Revision tracking records »
Segment Open

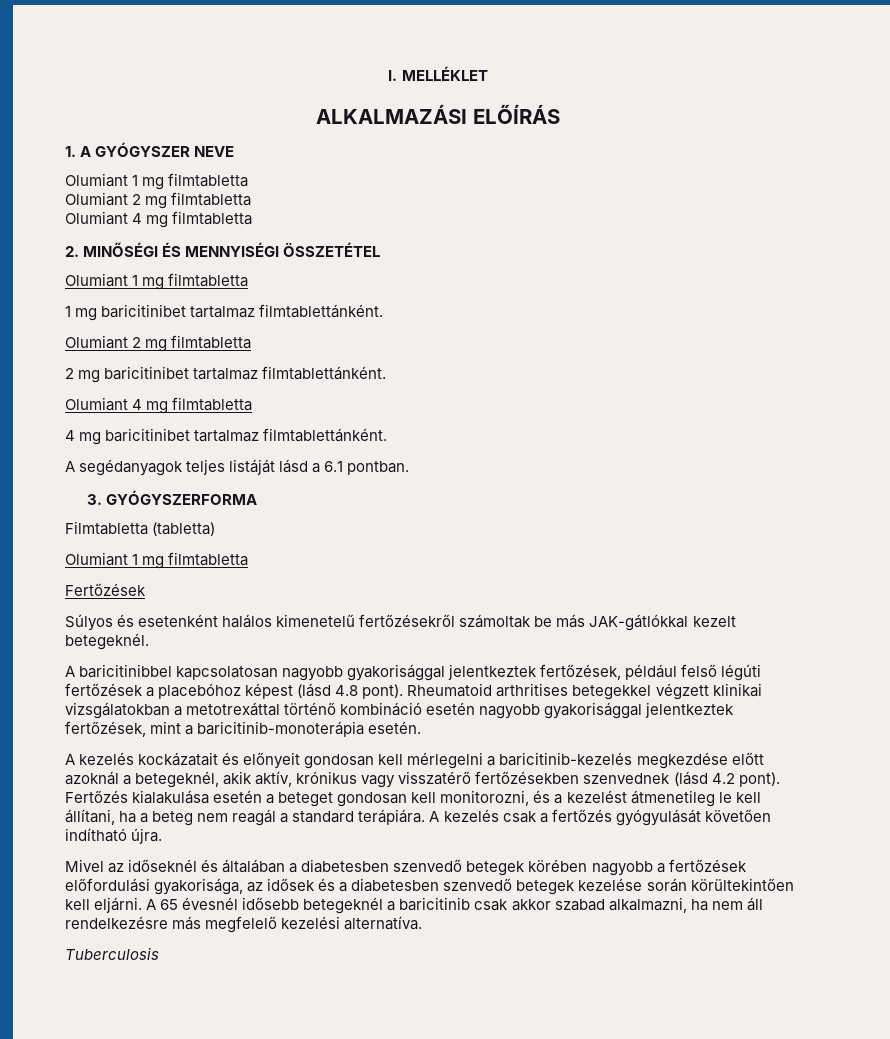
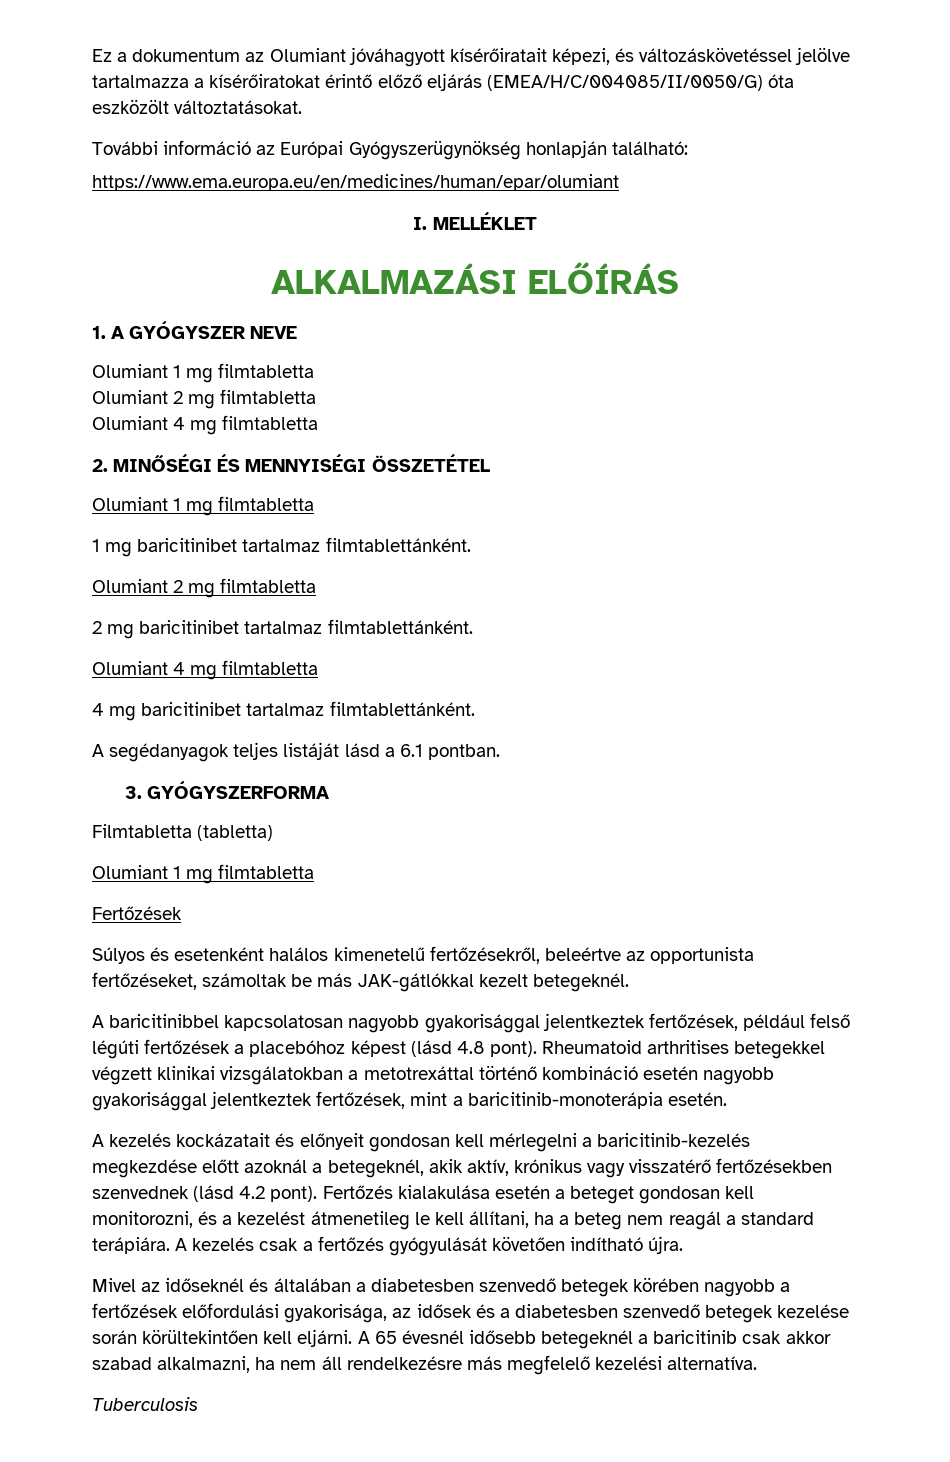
(388, 75) none -> [92,47,851,67] [92,73,794,91] [92,99,303,114] [92,140,688,160] [92,174,619,191] Ez a dokumentum az Olumiant jóváhagyott kísérőiratait képezi, és változáskövetéssel jelölve tartalmazza a kísérőiratokat érintő előző eljárás (EMEA/H/C/004085/II/0050/G) óta eszközölt változtatásokat. // További információ az Európai Gyógyszerügynökség honlapján található: // https://www.ema.europa.eu/en/medicines/human/epar/olumiant //
[359,614,456,627] fertőzésekről -> [429,946,755,964] [92,972,197,990] fertőzésekről, beleértve az opportunista fertőzéseket,

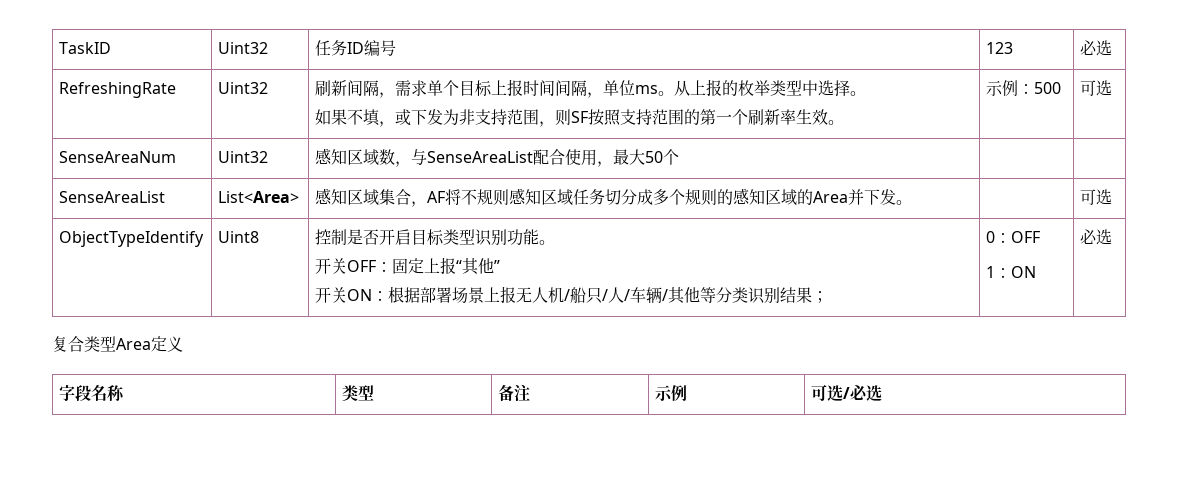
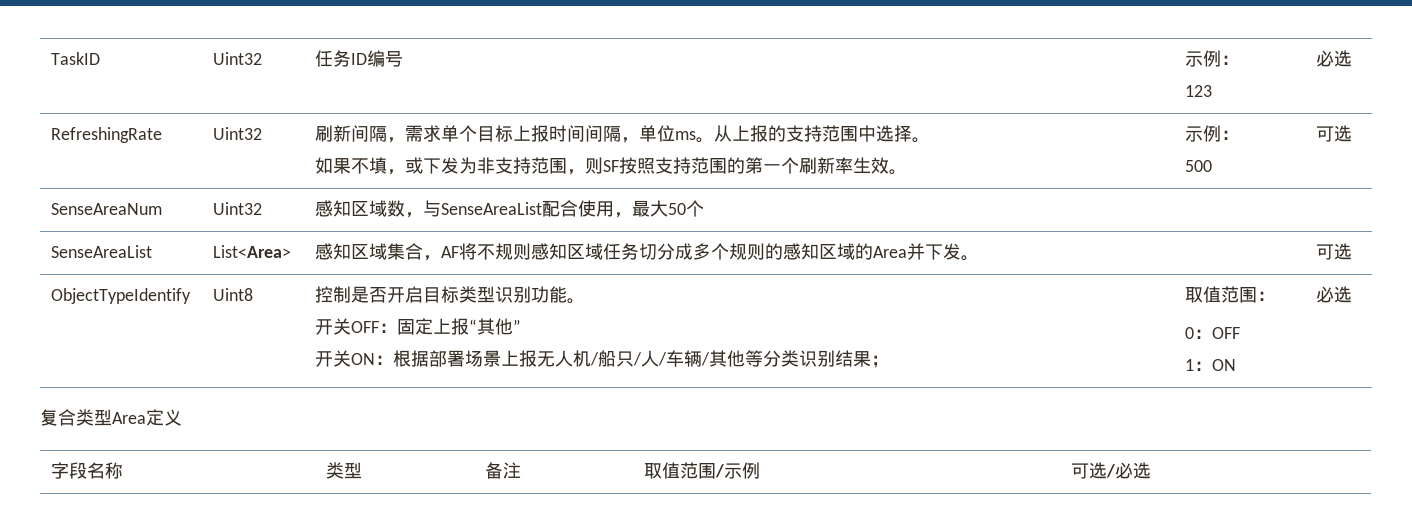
(397, 48) none -> [1185,50,1240,67] 示例： //
[738,80,803,96] 枚举类型 -> [786,125,859,142] 支持范围
(1035, 89) none -> (1240, 135) //
(829, 297) none -> [1185,286,1276,303] 取值范围： //
(531, 393) none -> [644,462,725,479] 取值范围/

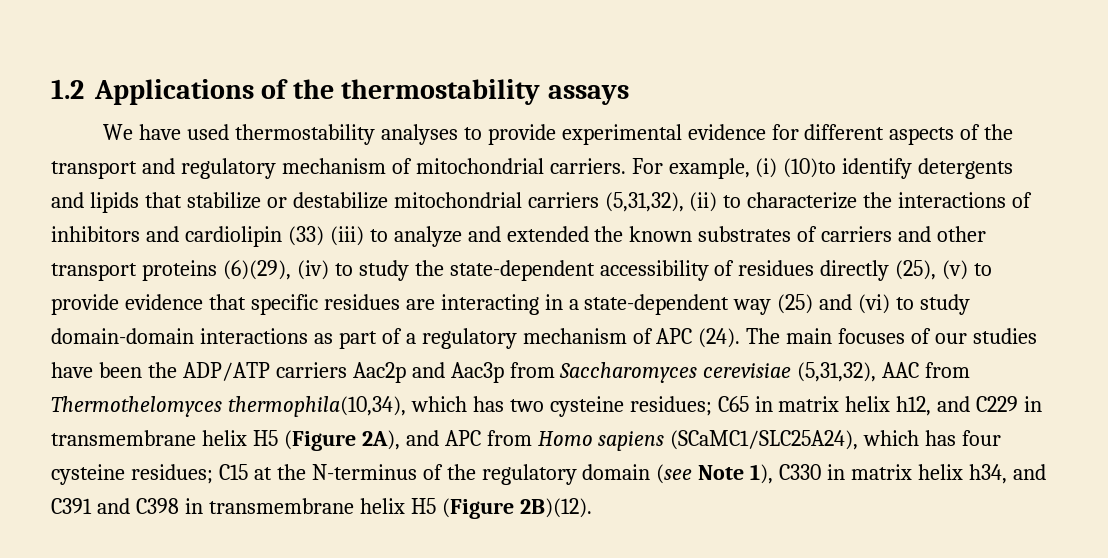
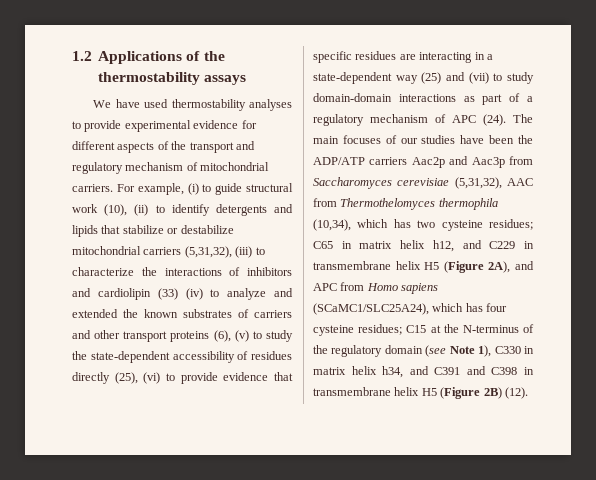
[783,158,837,178] (10)to -> [202,183,293,195] [72,204,165,216] to guide structural work (10), (ii) to
[689,192,718,212] (ii) -> [235,246,253,258] (iii)
[329,226,364,246] (iii) -> [185,288,203,300] (iv)
[222,260,329,280] (6)(29), (iv) -> [213,330,249,342] (6), (v)
[942,260,969,280] (v) -> [143,372,161,384] (vi)
[858,294,891,314] (vi) -> [468,72,489,84] (vii)
[227,396,406,417] thermophila(10,34), -> [438,198,498,210] [313,219,351,231] thermophila (10,34),
[519,498,592,518] 2B)(12). -> [483,387,528,399] 2B) (12).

Segment Closed

AIM OF THE TASK »
Retype the lines exactly. Begin at the one that holds "(531, 393) none -> [644,462,725,479] 取值范围/", stop at the last line of the entries above, and drop the pictures.

RESULT »
(531, 393) none -> [644,462,725,479] 取值范围/

[783,158,837,178] (10)to -> [202,183,293,195] [72,204,165,216] to guide structural work (10), (ii) to
[689,192,718,212] (ii) -> [235,246,253,258] (iii)
[329,226,364,246] (iii) -> [185,288,203,300] (iv)
[222,260,329,280] (6)(29), (iv) -> [213,330,249,342] (6), (v)
[942,260,969,280] (v) -> [143,372,161,384] (vi)
[858,294,891,314] (vi) -> [468,72,489,84] (vii)
[227,396,406,417] thermophila(10,34), -> [438,198,498,210] [313,219,351,231] thermophila (10,34),
[519,498,592,518] 2B)(12). -> [483,387,528,399] 2B) (12).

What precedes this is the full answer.